Google’s mission statement anno 2024 is “to organise the world’s information and make it universally accessible and useful”.
The failure to execute against that mission since the rise of LLMs has been epic.
I’m not talking about the recent damage to their stock price or the latest earnings calls.
I’m talking about Google no longer being relevant to how humanity accesses useful information from 2024 onwards, and not having the wherewithal to take decisive action on that change.
Here’s the situation:
- The way the world’s information was organised for the past 10 years was all over the web - hyperlinks connecting the dots - search engines in the middle (mostly Google) to index it and serve either in full or in snippets based on user searches.
- In the last year, huge portions of the world’s information has been SMASHED into LLMs, and it’s far more “universally accessible” and “useful” to just ask ChatGPT than it is to start doing your own research on Google.
- There is no realistic future where LLMs don’t continue improve over time, or technical alternatives surpass their ability dramatically.
Google’s strategy was to hold and defend a position where they were the strongest player that was able to deliver on their mission statement
… and to continue to build the moat with incremental improvement in the user experience and the vastness of the tool
… and to monetise with ads in an auction designed to increase costs for advertisers over time
That strategy has been invalidated by the total reconfiguration of how we seek information. The defensible position has been smashed.
Google’s response has been to adopt a belated copycat strategy with Gemini, constantly 3 steps behind on functionality, quality, and product releases when compared to competing solutions (OpenAI, Claude, even perplexity).
This strategy seems inadequate, and one can only hope for Google that there is a much stronger play going on behind closed doors. Otherwise, they have stepped from market-leading with a moat and a solid defensive strategy, to a follower playing catch-up.
This isn’t the only place Google has had woeful execution in the past decade.
- Google+ was supposed to be a serious competitor in social media. It launched at the same time (ish) as Pinterest, Insta and Snapchat. Google failed to execute on an incredible opportunity (albeit very far from their strategic core!) - and not for lack of market potential, looking at who they launched next to.
- Google connected home products - what happened to the hype? (Google holds less than 5% of the connected home market - and their voice assistant is still the most frustrating experience ever, with almost no helpful integration to other google services)
- Google podcasts is being sunset, having been beaten out of a HUGE and growing market by open source software like Pocket Casts. Google is trying to drive their existing podcast app user base to Youtube Music instead. It remains to be seen whether that will work - but here Google shows a lacking ability to monetise on of the fastest growing userbases of the decade - podcast listeners.
- There are still actual bugs in the Google Ads interface. Whether it’s slow loading speed or fully incorrect data - all this still happens in the core product that earns Google more than half their revenue.
- The transition from Universal Analytics to GA4 was a disaster, and Google created a large space for competing products to step up and eat market share.
- Google has a deep execution problem across product lines.
Google today stands on the shoulders of giants. Giants like Android, Gmail, Search, Gsuite, Youtube, GDN.
It’s failing to build the infrastructure for future Google generations to stand on.
It’s poised to have the core business of search slashed brutally in size by the rise of LLMs and similar products. Largely funded by Microsoft, no less.
Perhaps Google has a secret stashed away.
Perhaps the Google brand is strong enough to retain the behaviour of “googling” even while they deploy inferior AI products into their UX.
Failing either of those two, I think the Google outlook is terrible. We’ll know more in a few years!
================
> _Activity_: Reproduce everything from "- Google podcasts" down to "across product lines." in the piece on Google's execution, renaming "GA4" to "Google Analytics 4" wherever it occurs.

> _Given information_:
================
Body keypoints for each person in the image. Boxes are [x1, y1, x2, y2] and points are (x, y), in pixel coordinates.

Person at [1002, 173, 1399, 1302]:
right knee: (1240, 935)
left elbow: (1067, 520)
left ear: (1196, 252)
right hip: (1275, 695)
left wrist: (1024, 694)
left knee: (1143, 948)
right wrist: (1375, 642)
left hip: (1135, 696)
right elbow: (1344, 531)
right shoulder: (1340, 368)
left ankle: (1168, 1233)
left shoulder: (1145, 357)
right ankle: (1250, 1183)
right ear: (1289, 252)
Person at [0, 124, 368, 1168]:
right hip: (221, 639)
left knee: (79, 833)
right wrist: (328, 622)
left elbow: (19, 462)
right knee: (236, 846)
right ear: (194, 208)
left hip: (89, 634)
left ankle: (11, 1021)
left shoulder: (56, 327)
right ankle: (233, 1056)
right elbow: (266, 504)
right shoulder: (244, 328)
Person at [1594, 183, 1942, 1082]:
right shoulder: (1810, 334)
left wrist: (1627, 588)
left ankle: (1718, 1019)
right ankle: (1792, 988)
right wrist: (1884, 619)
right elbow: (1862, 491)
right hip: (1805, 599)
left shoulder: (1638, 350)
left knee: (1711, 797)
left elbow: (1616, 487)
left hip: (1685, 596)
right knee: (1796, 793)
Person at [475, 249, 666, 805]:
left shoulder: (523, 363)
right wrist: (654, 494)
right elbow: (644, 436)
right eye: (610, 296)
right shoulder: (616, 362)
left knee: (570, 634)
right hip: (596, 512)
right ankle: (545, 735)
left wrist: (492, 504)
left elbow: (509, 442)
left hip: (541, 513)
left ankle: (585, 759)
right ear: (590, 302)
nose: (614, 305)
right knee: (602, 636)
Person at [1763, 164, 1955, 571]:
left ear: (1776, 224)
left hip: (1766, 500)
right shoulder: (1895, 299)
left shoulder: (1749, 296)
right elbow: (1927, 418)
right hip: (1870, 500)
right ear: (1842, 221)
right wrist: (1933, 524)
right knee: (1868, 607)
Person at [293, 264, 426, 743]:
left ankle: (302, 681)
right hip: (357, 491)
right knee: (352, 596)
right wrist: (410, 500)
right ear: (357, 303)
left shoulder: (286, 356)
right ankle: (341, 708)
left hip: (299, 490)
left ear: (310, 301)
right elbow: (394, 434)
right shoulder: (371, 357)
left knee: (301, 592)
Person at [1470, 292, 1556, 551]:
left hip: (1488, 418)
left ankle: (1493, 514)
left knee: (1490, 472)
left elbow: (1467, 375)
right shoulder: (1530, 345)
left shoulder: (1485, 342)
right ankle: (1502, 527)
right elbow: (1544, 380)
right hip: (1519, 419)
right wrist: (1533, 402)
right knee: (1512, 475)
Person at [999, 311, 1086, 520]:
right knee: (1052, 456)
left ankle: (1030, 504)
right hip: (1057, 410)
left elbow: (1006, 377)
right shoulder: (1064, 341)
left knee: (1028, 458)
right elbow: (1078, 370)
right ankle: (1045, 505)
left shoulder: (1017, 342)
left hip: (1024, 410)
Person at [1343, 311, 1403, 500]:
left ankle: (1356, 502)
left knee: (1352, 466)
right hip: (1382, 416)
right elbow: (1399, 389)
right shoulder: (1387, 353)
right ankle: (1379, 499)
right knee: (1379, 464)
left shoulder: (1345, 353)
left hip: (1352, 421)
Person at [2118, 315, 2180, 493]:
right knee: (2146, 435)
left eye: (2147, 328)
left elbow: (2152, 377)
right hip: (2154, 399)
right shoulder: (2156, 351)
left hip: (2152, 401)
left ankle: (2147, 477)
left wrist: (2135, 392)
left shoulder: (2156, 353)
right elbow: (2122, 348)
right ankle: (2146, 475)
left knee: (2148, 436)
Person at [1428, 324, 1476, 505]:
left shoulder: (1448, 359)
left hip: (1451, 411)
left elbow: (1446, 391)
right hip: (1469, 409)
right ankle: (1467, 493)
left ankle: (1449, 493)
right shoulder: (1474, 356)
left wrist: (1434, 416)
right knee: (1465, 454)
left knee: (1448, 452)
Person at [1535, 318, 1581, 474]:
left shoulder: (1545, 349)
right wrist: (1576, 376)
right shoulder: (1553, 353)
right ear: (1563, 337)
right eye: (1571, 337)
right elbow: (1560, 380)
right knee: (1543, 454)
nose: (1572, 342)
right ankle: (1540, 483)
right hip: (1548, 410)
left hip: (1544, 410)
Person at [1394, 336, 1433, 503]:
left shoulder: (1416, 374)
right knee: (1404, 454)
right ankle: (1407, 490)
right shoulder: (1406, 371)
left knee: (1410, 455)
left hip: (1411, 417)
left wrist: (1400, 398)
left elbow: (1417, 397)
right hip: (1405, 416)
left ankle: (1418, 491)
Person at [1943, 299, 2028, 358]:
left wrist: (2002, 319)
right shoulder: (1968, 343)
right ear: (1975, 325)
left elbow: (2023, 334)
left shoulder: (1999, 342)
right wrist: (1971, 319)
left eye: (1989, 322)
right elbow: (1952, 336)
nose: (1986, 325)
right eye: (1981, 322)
================
> _Solution_:
- Google podcasts is being sunset, having been beaten out of a HUGE and growing market by open source software like Pocket Casts. Google is trying to drive their existing podcast app user base to Youtube Music instead. It remains to be seen whether that will work - but here Google shows a lacking ability to monetise on of the fastest growing userbases of the decade - podcast listeners.
- There are still actual bugs in the Google Ads interface. Whether it’s slow loading speed or fully incorrect data - all this still happens in the core product that earns Google more than half their revenue.
- The transition from Universal Analytics to Google Analytics 4 was a disaster, and Google created a large space for competing products to step up and eat market share.
- Google has a deep execution problem across product lines.